Je suis puissance

Puissance du soleil qui met en lumière, sans distinction, blanc, noir, jaune, sans à priori de bien ou de mal, sans volonté de brûler ou de réchauffer, sans détermination d’éblouir ou d’éclairer. Une étoile dans l’univers présente pour faire vivre la terre.

Puissance de la montagne, née d’un frisson de la terre, polie par les siècles, habitée de toutes les bêtes, de toutes les plantes qui s’accommode de ses aspérités, saignée de tranchée d’accès à ses sommets, meurtrière dans ses sursauts de liberté.

Puissance du hérisson qui, sans façon, se lance au-devant de la mort sans trembler, inconscient du danger, fort de sa seule volonté ; cette fois encore il a traversé la route le hérisson.

Puissance du lendemain qui chante car il n’existe pas de jour si noir qui empêche le suivant de laisser venir la lumière.

Puissance de l’arbre tranché en deux par la foudre, tout à la fois pleurant la sève qui s’enfuit et fouillant au plus profond de ses racines l’énergie de sourire au printemps nouveau.

Puissance du béton coulé qui se laisse piétiner par des armées et qui, un soir de grand froid se fend, et laisse se déverser dans sa fracture le lac tout entier. 

Puissance de la première fleur du printemps qui pointe son nez sur le grand manteau blanc de la dernière neige mouillée. 

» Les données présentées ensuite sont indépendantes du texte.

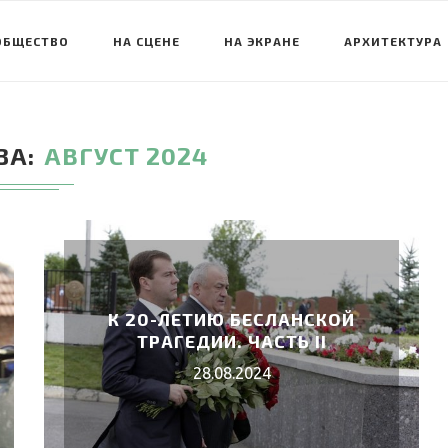
ОБЩЕСТВО
НА СЦЕНЕ
НА ЭКРАНЕ
АРХИТЕКТУРА
ЗА
АВГУСТ 2024
К 20-ЛЕТИЮ БЕСЛАНСКОЙ
ТРАГЕДИИ. ЧАСТЬ II
28.08.2024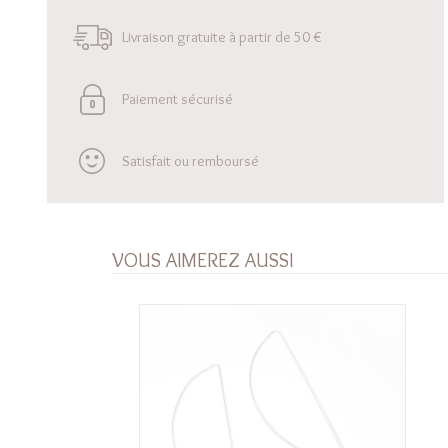
Livraison gratuite à partir de 50 €
Paiement sécurisé
Satisfait ou remboursé
VOUS AIMEREZ AUSSI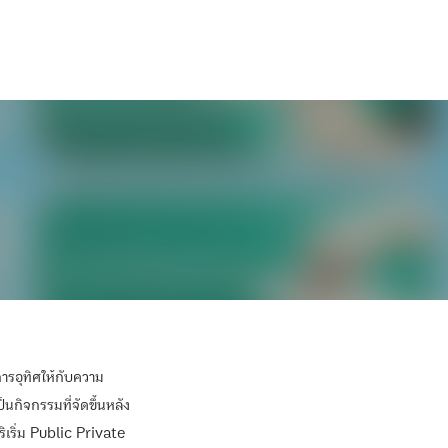
ารอุทิศให้กับความ
ป็นกิจกรรมที่จัดขึ้นหลัง
ิเริ่ม Public Private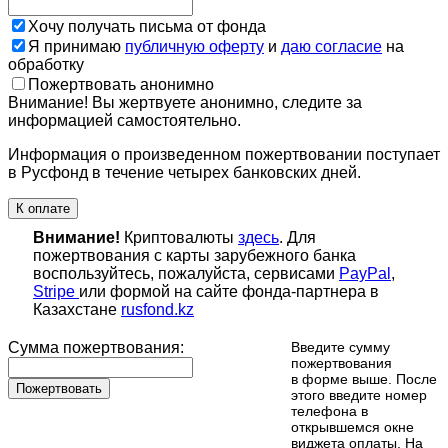
Хочу получать письма от фонда
Я принимаю
публичную оферту
и
даю согласие
на
обработку
Пожертвовать анонимно
Внимание! Вы жертвуете анонимно, следите за
информацией самостоятельно.
Информация о произведенном пожертвовании поступает
в Русфонд в течение четырех банковских дней.
К оплате
Внимание!
Криптовалюты
здесь
. Для
пожертвования с карты зарубежного банка
воспользуйтесь, пожалуйста, сервисами
PayPal
,
Stripe
или формой на сайте фонда-партнера в
Казахстане
rusfond.kz
Сумма пожертвования:
Введите сумму
пожертвования
в форме выше. После
Пожертвовать
этого введите номер
телефона в
открывшемся окне
виджета оплаты. На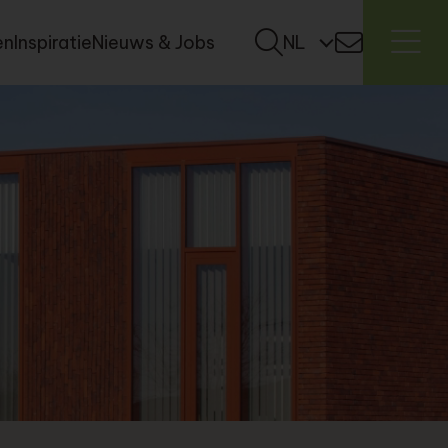
en
Inspiratie
Nieuws & Jobs
NL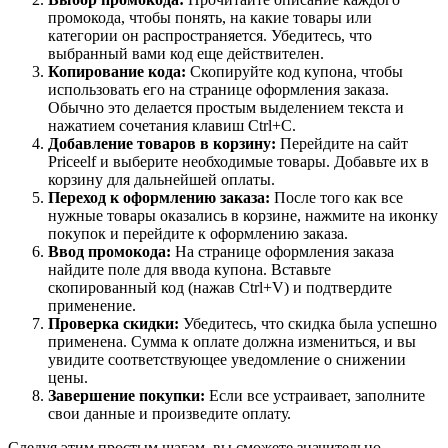
промокода, чтобы понять, на какие товары или
категории он распространяется. Убедитесь, что
выбранный вами код еще действителен.
Копирование кода:
Скопируйте код купона, чтобы
использовать его на странице оформления заказа.
Обычно это делается простым выделением текста и
нажатием сочетания клавиш Ctrl+C.
Добавление товаров в корзину:
Перейдите на сайт
Priceelf и выберите необходимые товары. Добавьте их в
корзину для дальнейшей оплаты.
Переход к оформлению заказа:
После того как все
нужные товары оказались в корзине, нажмите на иконку
покупок и перейдите к оформлению заказа.
Ввод промокода:
На странице оформления заказа
найдите поле для ввода купона. Вставьте
скопированный код (нажав Ctrl+V) и подтвердите
применение.
Проверка скидки:
Убедитесь, что скидка была успешно
применена. Сумма к оплате должна измениться, и вы
увидите соответствующее уведомление о снижении
цены.
Завершение покупки:
Если все устраивает, заполните
свои данные и произведите оплату.
Следуя этим простым шагам, вы сможете значительно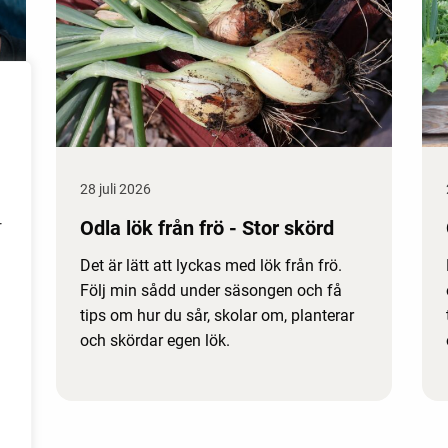
28 juli 2026
Odla lök från frö - Stor skörd
r
Det är lätt att lyckas med lök från frö.
Följ min sådd under säsongen och få
tips om hur du sår, skolar om, planterar
och skördar egen lök.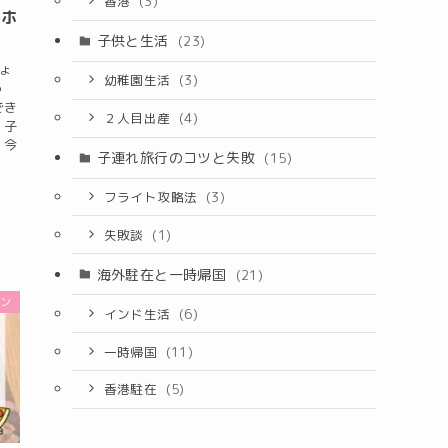
香港
(3)
れホ
子供と生活
(23)
ょ
幼稚園生活
(3)
っ
でき
２人目出産
(4)
、子
 今
子連れ旅行のコツと失敗
(15)
フライト攻略法
(3)
失敗談
(1)
海外駐在と一時帰国
(21)
ラン
インド生活
(6)
一時帰国
(11)
香港駐在
(5)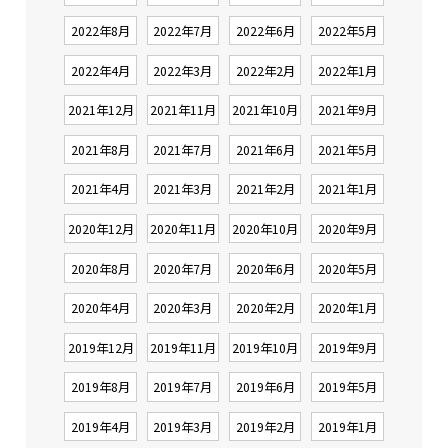
2022年8月
2022年7月
2022年6月
2022年5月
2022年4月
2022年3月
2022年2月
2022年1月
2021年12月
2021年11月
2021年10月
2021年9月
2021年8月
2021年7月
2021年6月
2021年5月
2021年4月
2021年3月
2021年2月
2021年1月
2020年12月
2020年11月
2020年10月
2020年9月
2020年8月
2020年7月
2020年6月
2020年5月
2020年4月
2020年3月
2020年2月
2020年1月
2019年12月
2019年11月
2019年10月
2019年9月
2019年8月
2019年7月
2019年6月
2019年5月
2019年4月
2019年3月
2019年2月
2019年1月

Puissance du sourire de l’enfant endormi qui fait exploser le cœur de sa maman. 

Puissance du torrent emportant dans son lit le tronc de l’arbre centenaire abattu par l’orage, puissance du torrent accueillant les pluies torrentielles de l’orage pour remplir son lit. 

Puissance du mot, le mot qui frappe, tape, sonne, résonne, engage et ne lâche rien, le mot qui en un instant te cloue ou te mets à genoux.

Puissance du regard croisé dans lequel tu t’es senti exister, bien malgré moi, bien malgré toi. Ce regard qui a changé ta vie. Il fait mal, désormais si loin, ce regard qui en un instant t’as rendu à ta vie.

Puissance de l’adolescent, saturé de conseils prudents, qui saute du haut du pont oubliant d’attacher l’élastique à sa cheville. 

Puissance du désespoir qui s’installe face à mon incapacité de faire face à tous les moments perdus, face à l’ignorance du plaisir partagé. Elle enfle, elle enfle, elle prend toute la place, bouche les issues, étouffe la gaité endormie, casse tous les ressorts de l’instinct de lumière.

Je suis puissance,
Puissance de la femme, de la confiance et de l’hésitation, puissance de la rigueur et de l’émotion, de l’énergie et de la douceur, puissance de l’alliance et de la persévérance, de la promesse et de la résilience, puissance de la responsabilité et de la joie.